Alan Tygel, da coordenação da Campanha Permanente contra os Agrotóxicos e pela Vida, disse ao site Brasil de Fato que o que Tereza Cristina revela sobre a impossibilidade de substituir o glifosato faz sentido. Isto porque “o modelo de agricultura adotado pelo agronegócio, não só no Brasil, foi estruturado em cima de um pacote de venenos. Esse modelo, portanto, não funciona sem o glifosato, principalmente por causa das sementes transgênicas”.
Sobre o uso de equipamentos de proteção na aplicação dos agrotóxicos, Tygel contou que não há garantia de segurança absoluta e, mesmo se houvesse, ela só cobriria quem aplica o produto e não valeria para outras pessoas ao redor, para o meio ambiente e o próprio alimento.
Ministra rejeita veracidade de estudos acadêmicos
Ainda durante a audiência, alguns deputados apresentaram estudos acadêmicos que comprovam a presença de substâncias que compõem os agrotóxicos nas águas dos rios e no leite materno.
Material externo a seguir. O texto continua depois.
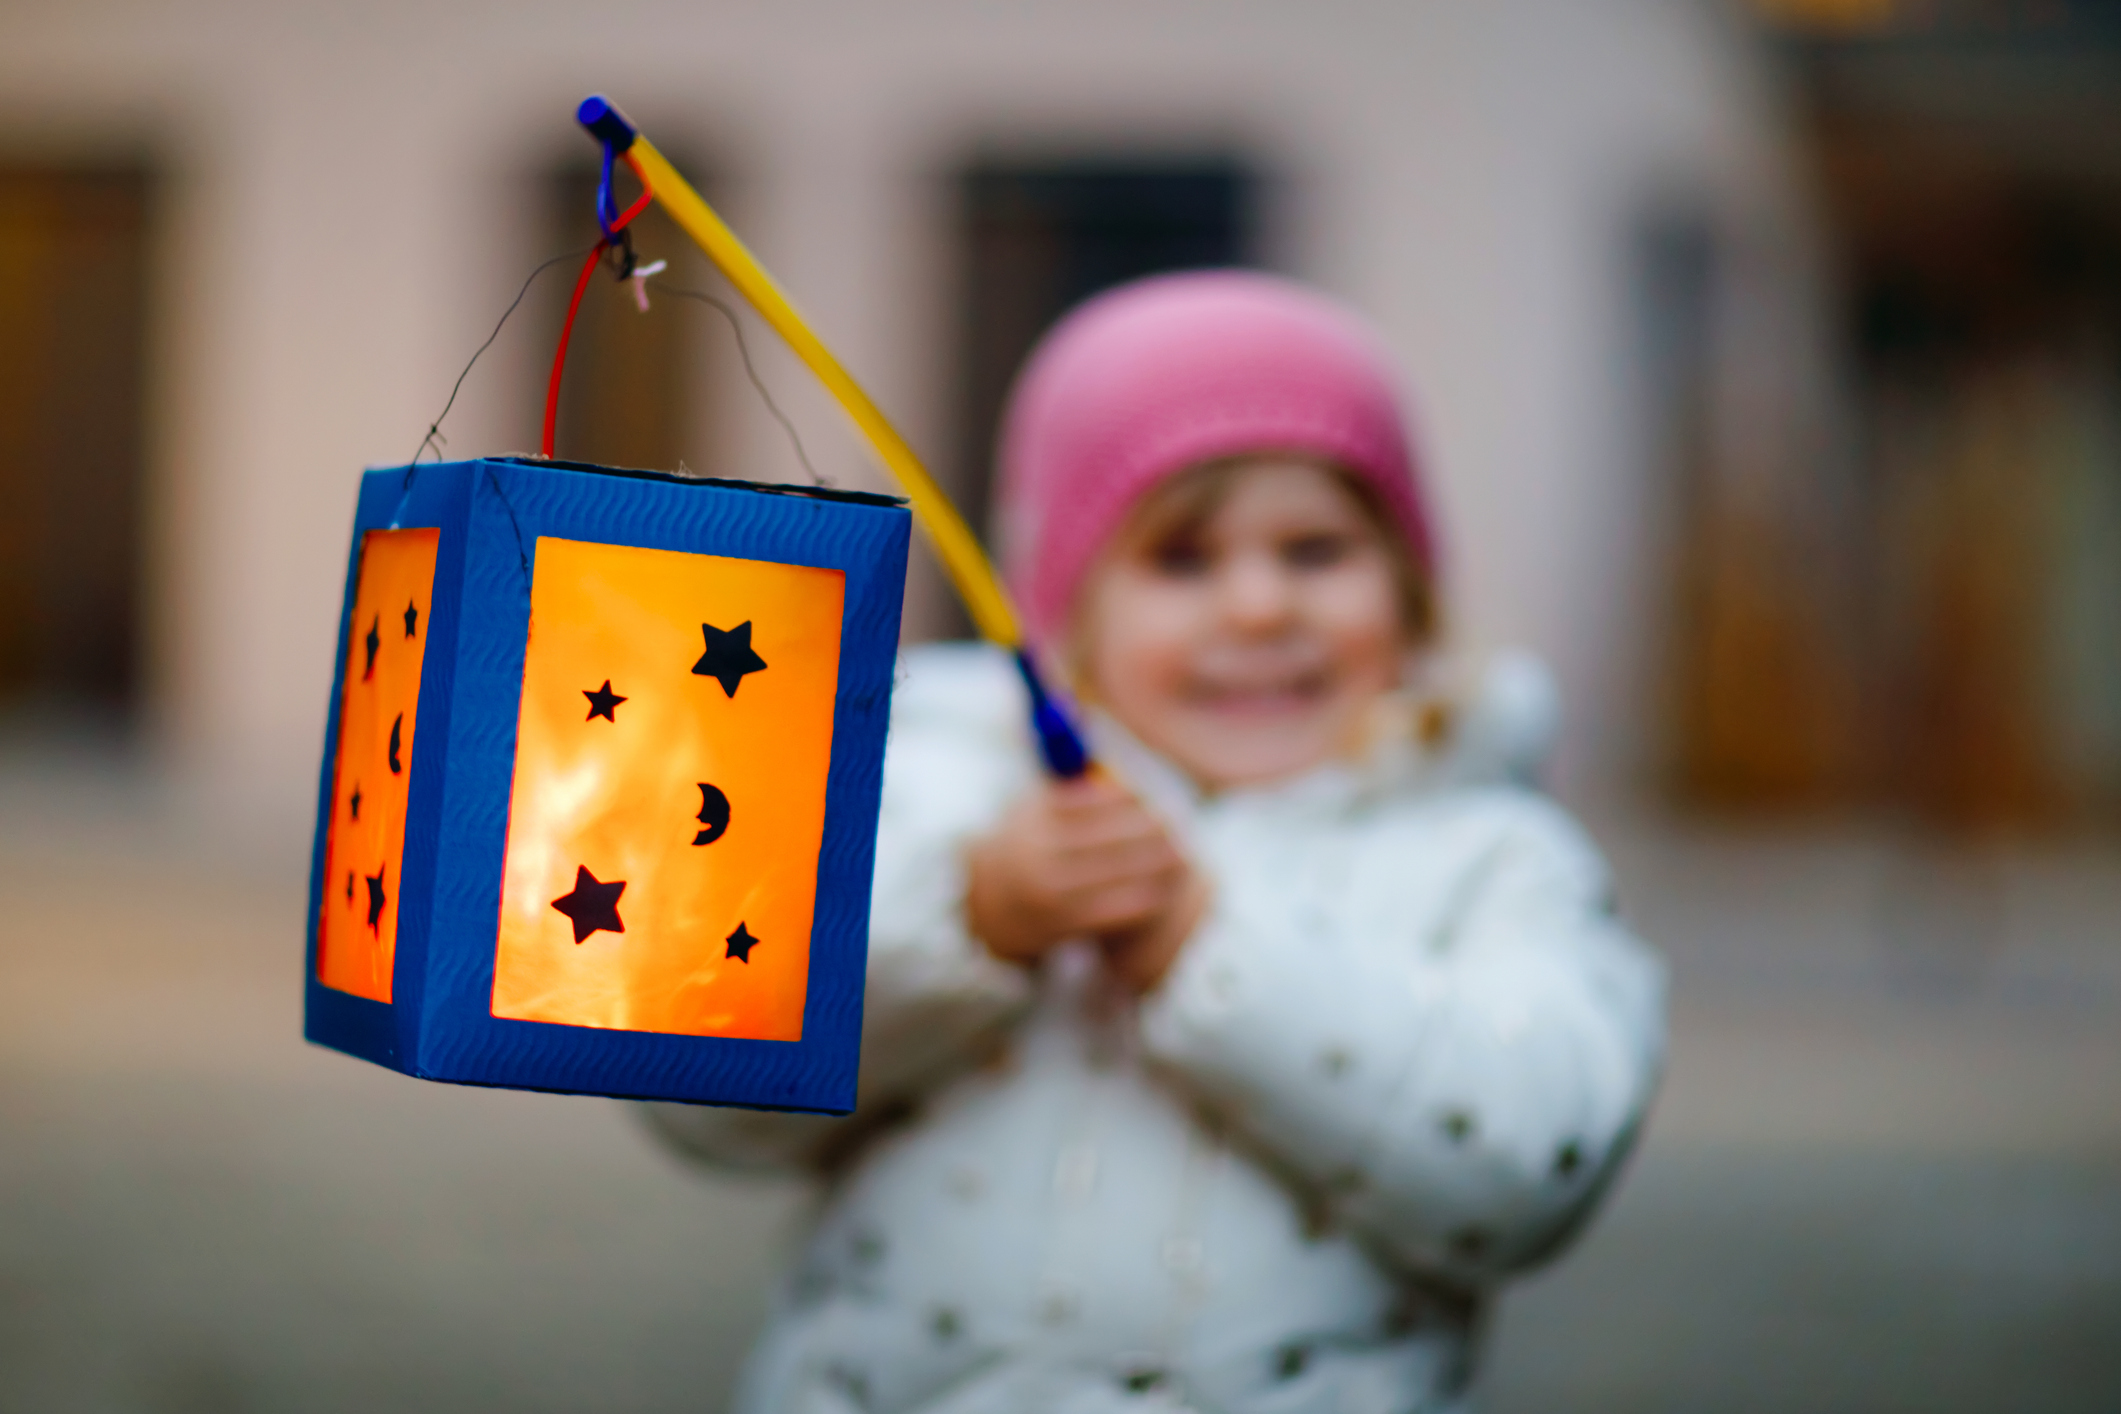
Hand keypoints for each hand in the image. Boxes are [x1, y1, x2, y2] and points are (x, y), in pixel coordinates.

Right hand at [964, 773, 1201, 987]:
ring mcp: (1048, 892)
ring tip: (1179, 855)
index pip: (1090, 800)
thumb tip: (1097, 730)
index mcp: (1031, 818)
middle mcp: (1036, 854)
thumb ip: (1070, 779)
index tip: (1149, 796)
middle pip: (1110, 837)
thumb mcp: (1035, 806)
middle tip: (1176, 823)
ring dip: (1154, 864)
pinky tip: (1162, 889)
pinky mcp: (1061, 925)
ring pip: (1117, 874)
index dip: (1126, 798)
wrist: (985, 904)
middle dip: (1149, 829)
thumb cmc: (1026, 844)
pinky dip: (1142, 897)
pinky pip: (1114, 909)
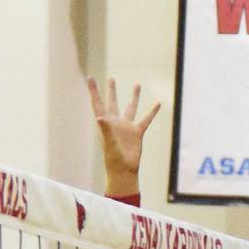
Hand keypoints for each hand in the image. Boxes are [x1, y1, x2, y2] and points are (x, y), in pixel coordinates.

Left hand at [87, 77, 160, 196]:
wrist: (124, 171)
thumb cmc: (113, 160)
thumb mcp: (109, 143)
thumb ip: (105, 129)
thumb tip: (99, 118)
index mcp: (106, 123)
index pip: (98, 103)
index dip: (93, 91)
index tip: (90, 78)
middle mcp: (116, 122)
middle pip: (113, 102)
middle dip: (111, 91)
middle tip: (111, 78)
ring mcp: (127, 127)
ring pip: (131, 107)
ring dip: (134, 97)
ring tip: (137, 84)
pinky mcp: (137, 132)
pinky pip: (146, 119)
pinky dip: (152, 112)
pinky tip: (158, 103)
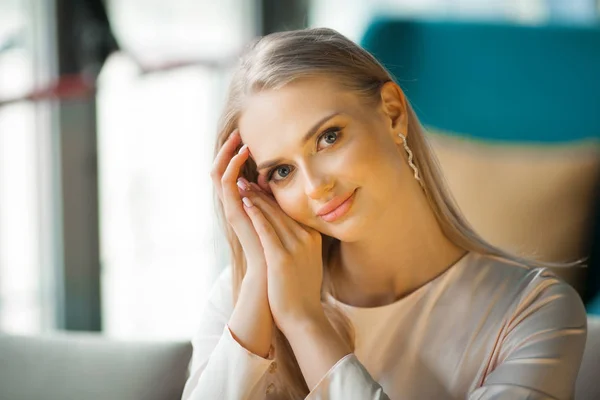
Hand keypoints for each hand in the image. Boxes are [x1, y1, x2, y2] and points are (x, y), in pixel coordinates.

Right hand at [210, 130, 267, 279]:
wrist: (272, 272)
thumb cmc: (280, 247)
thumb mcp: (280, 216)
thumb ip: (275, 199)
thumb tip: (277, 180)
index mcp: (243, 203)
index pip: (233, 173)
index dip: (236, 155)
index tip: (248, 136)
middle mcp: (233, 204)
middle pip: (222, 169)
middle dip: (229, 149)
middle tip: (238, 131)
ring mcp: (230, 208)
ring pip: (219, 173)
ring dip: (226, 153)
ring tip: (238, 137)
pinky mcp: (232, 212)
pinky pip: (225, 184)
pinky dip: (231, 166)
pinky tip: (241, 154)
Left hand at [241, 184, 325, 333]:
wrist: (304, 318)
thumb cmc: (301, 291)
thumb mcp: (306, 262)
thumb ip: (300, 244)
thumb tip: (288, 233)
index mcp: (313, 237)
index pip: (290, 211)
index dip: (273, 197)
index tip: (259, 186)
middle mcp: (307, 238)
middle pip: (281, 210)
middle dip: (262, 193)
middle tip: (246, 179)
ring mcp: (296, 248)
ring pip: (273, 216)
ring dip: (255, 198)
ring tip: (242, 185)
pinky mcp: (282, 258)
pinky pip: (267, 230)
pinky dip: (255, 214)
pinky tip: (245, 203)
Teresa Cristina respondeu que seu ministério rejeita a veracidade desse estudos já que as substâncias encontradas poderiam ser oriundas de outros produtos, que não agrotóxicos.
Ela também refuta o que instituições de pesquisa como FioCruz, Abrasco e Inca, bastante reconhecidas, confirmam: a ligação entre agrotóxicos e doenças como câncer e o Mal de Parkinson, além da má formação de fetos, a depressão e o suicídio.
A posição da ministra me fez lembrar de uma palavra que tenho lido muito nas redes sociais e em artigos interessantes: necropolítica. Este conceito foi proposto pelo pensador camaronês Achille Mbembe e denomina a gestão de territórios com base na degradação, na desintegração social e na morte. Me parece que estamos sendo liderados por esse tipo de gestão. E isso é muito grave.